● EXCERPT TO READ
******************************

The Delivery Checklist: From Merged PR to Running System

You have written the test strategy. You have run E2E tests against live APIs. You have audited the code with a multi-agent swarm. You have run a visual retro at three breakpoints.

The PR is merged. CI is green. The team moves on.

And then the system breaks in production because nobody verified that the process actually starts.

The Full Quality Gate

This is the consolidated checklist from this entire track. Every item exists because we shipped without it at least once and paid the price.

## Quality Gate — Complete Checklist

### Code Quality
- [ ] 90% coverage floor met (pytest+cov / vitest+coverage-v8)
- [ ] CI green in clean environment (not just local)
- [ ] No new lint warnings or errors
- [ ] Regression test exists for every bug fix in this PR

### E2E Validation
- [ ] E2E tests pass against real APIs (not just mocks)

******************************

● INFORMATION SUPPLIED
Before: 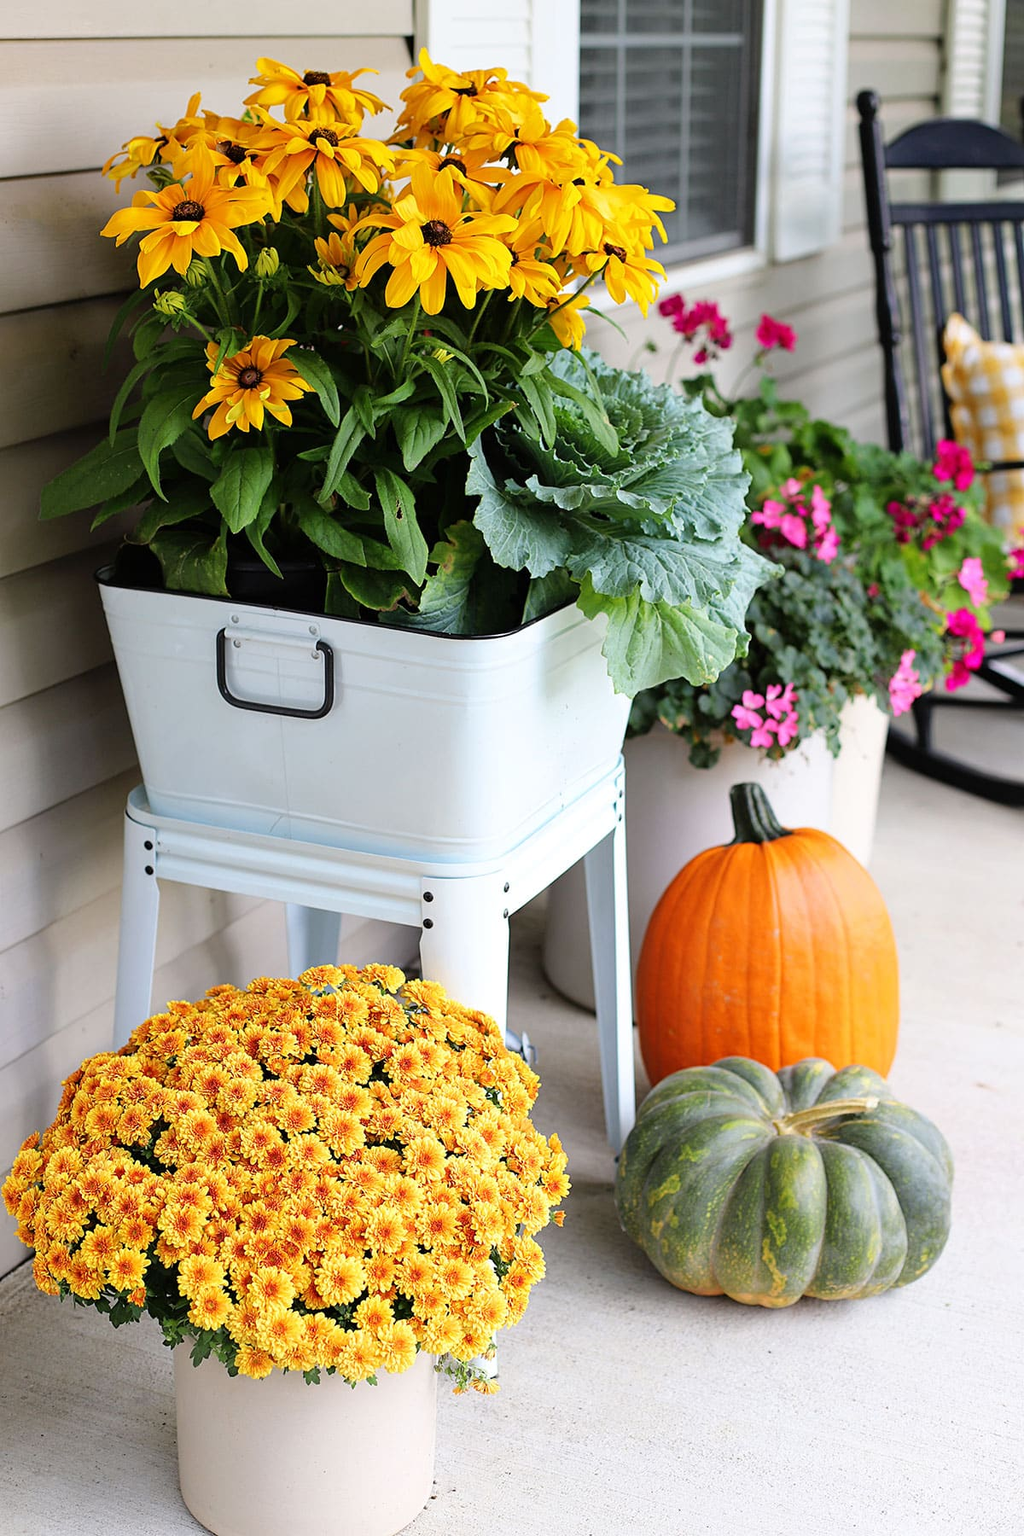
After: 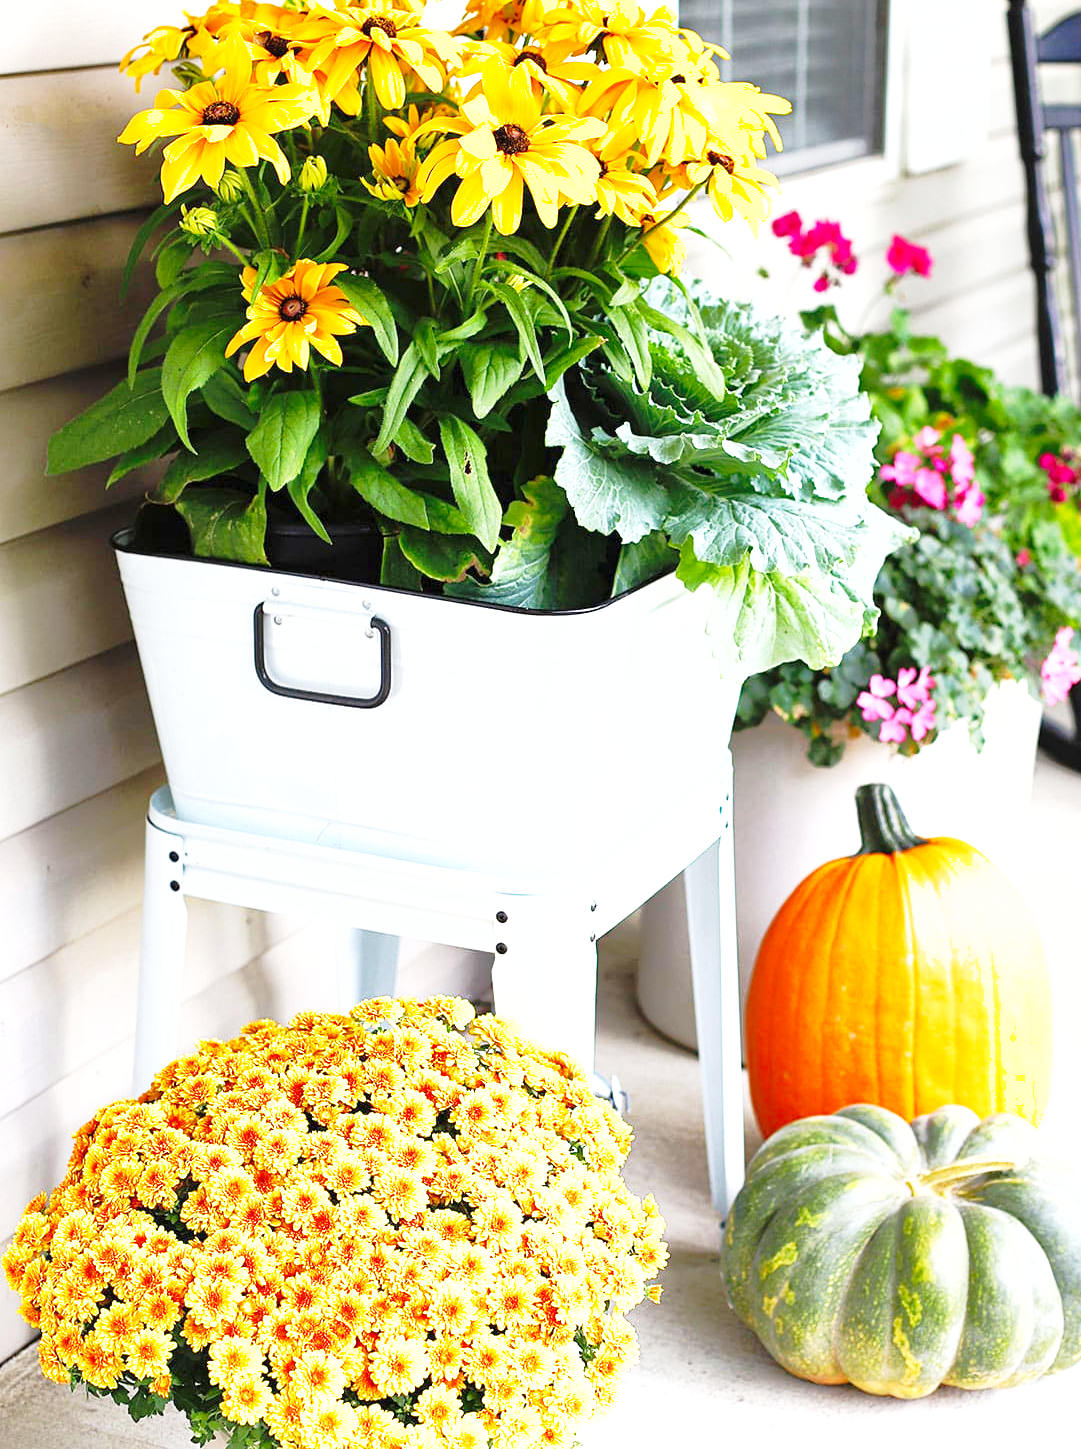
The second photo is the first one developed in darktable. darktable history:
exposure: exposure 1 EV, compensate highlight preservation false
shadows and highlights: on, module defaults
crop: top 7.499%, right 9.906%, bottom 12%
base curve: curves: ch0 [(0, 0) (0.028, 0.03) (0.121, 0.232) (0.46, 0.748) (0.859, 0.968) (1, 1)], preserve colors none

******************************

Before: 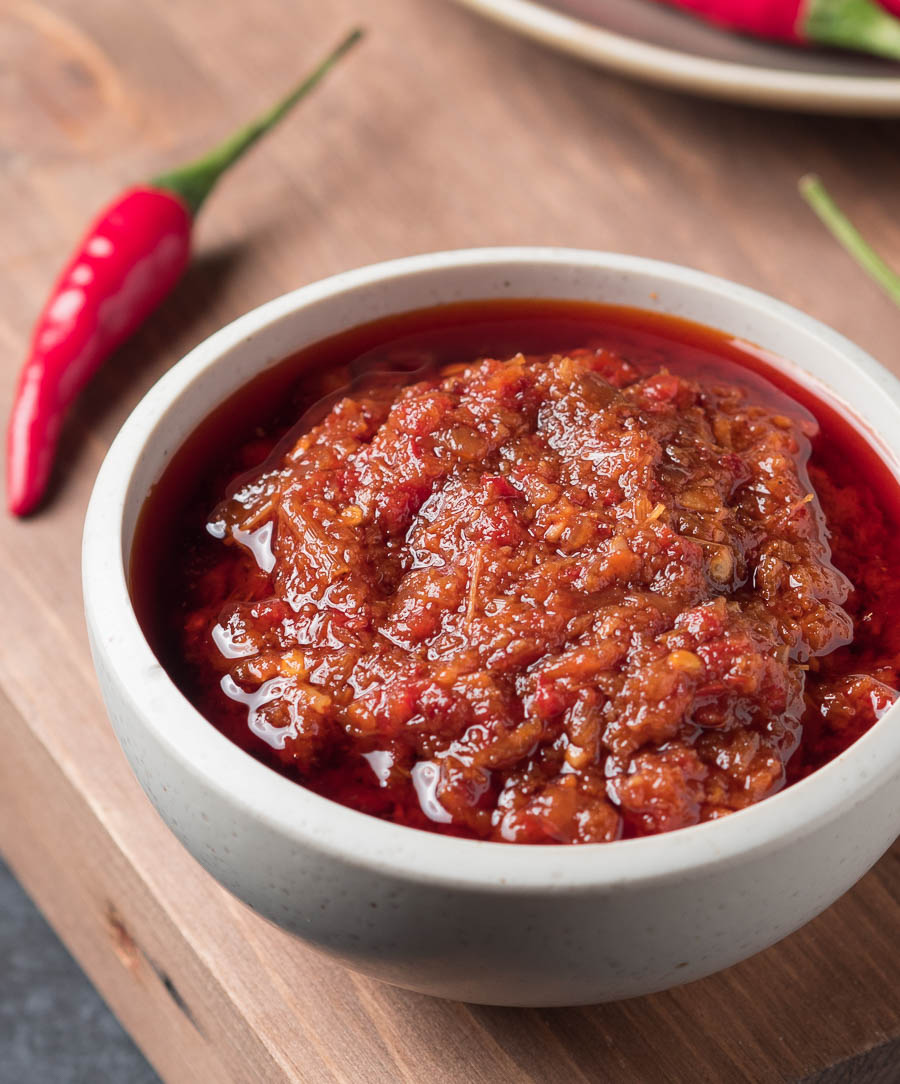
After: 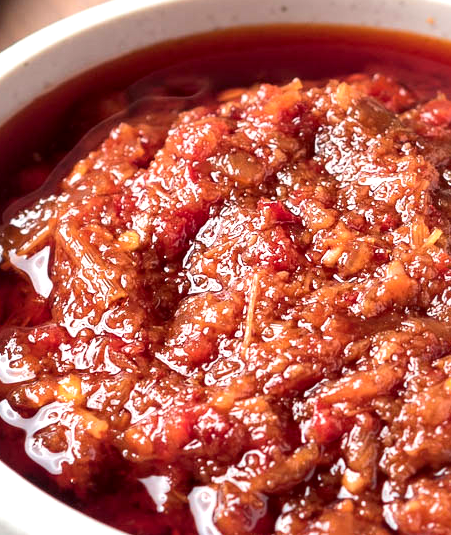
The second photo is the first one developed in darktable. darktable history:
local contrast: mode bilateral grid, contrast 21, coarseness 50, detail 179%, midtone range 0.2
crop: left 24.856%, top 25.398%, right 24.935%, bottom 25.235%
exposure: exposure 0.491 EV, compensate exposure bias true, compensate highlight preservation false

******************************

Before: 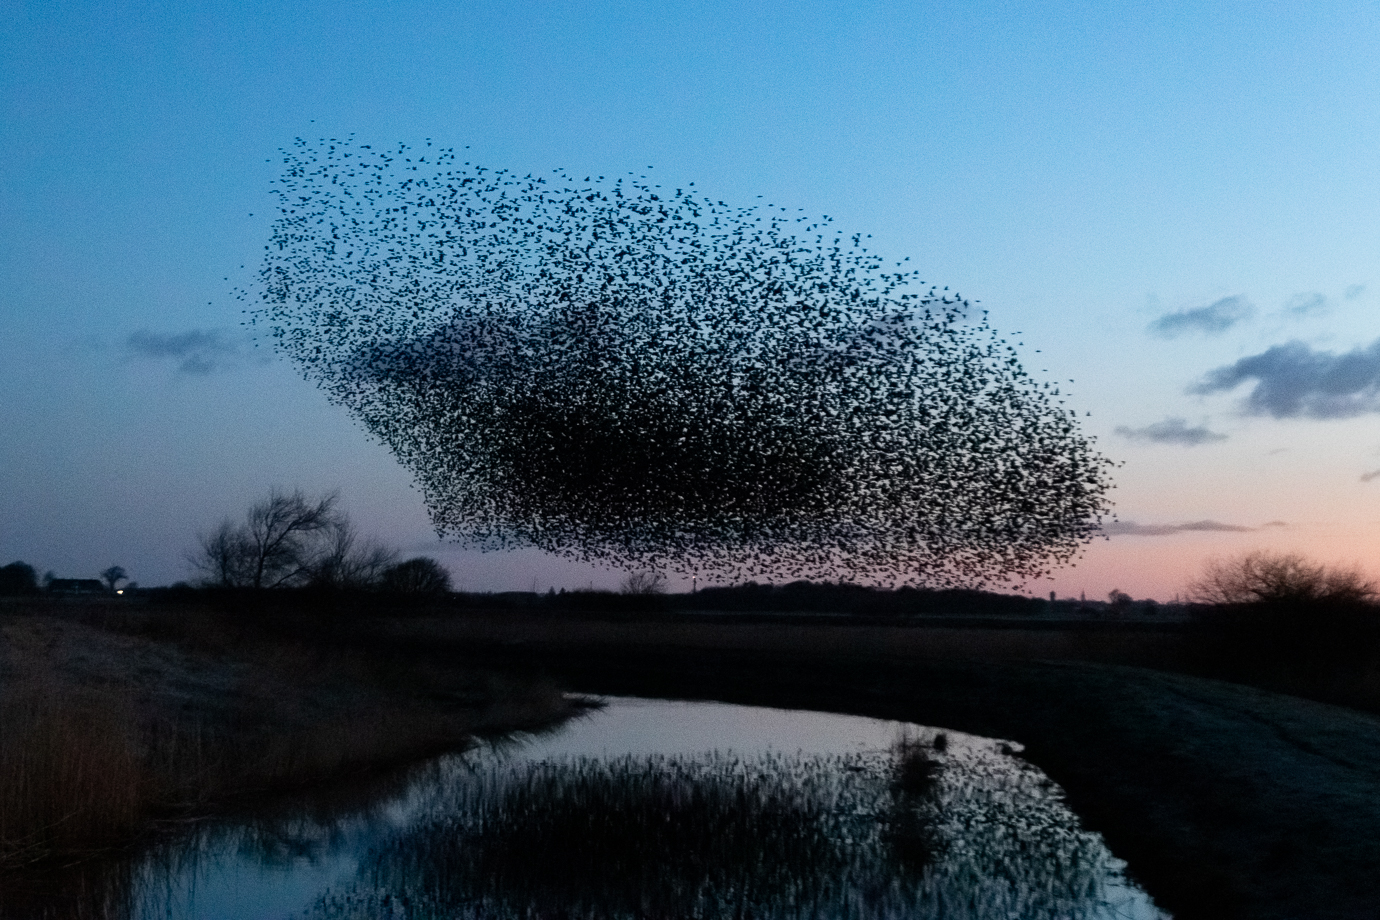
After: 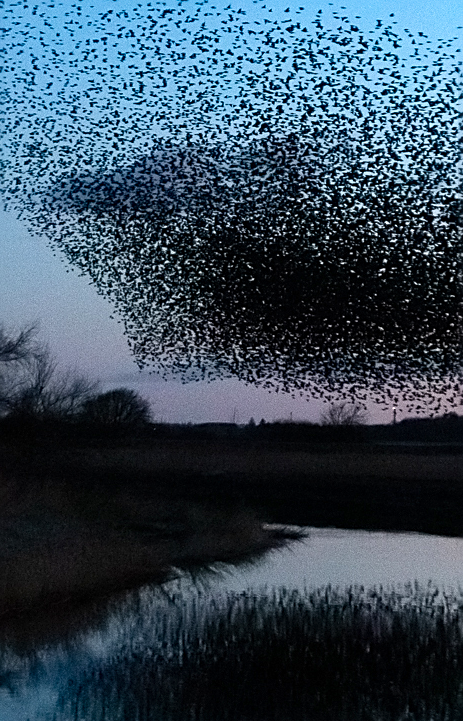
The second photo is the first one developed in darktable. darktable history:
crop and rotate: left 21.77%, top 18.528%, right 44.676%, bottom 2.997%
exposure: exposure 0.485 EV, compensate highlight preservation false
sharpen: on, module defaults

******************************

● EXERCISE
Write out the part of the delivery checklist text above between "The Full Quality" and "(not just mocks)", inclusive, with no changes.

● SOLUTION BELOW
The Full Quality Gate

This is the consolidated checklist from this entire track. Every item exists because we shipped without it at least once and paid the price.

## Quality Gate — Complete Checklist

### Code Quality
- [ ] 90% coverage floor met (pytest+cov / vitest+coverage-v8)
- [ ] CI green in clean environment (not just local)
- [ ] No new lint warnings or errors
- [ ] Regression test exists for every bug fix in this PR

### E2E Validation
- [ ] E2E tests pass against real APIs (not just mocks)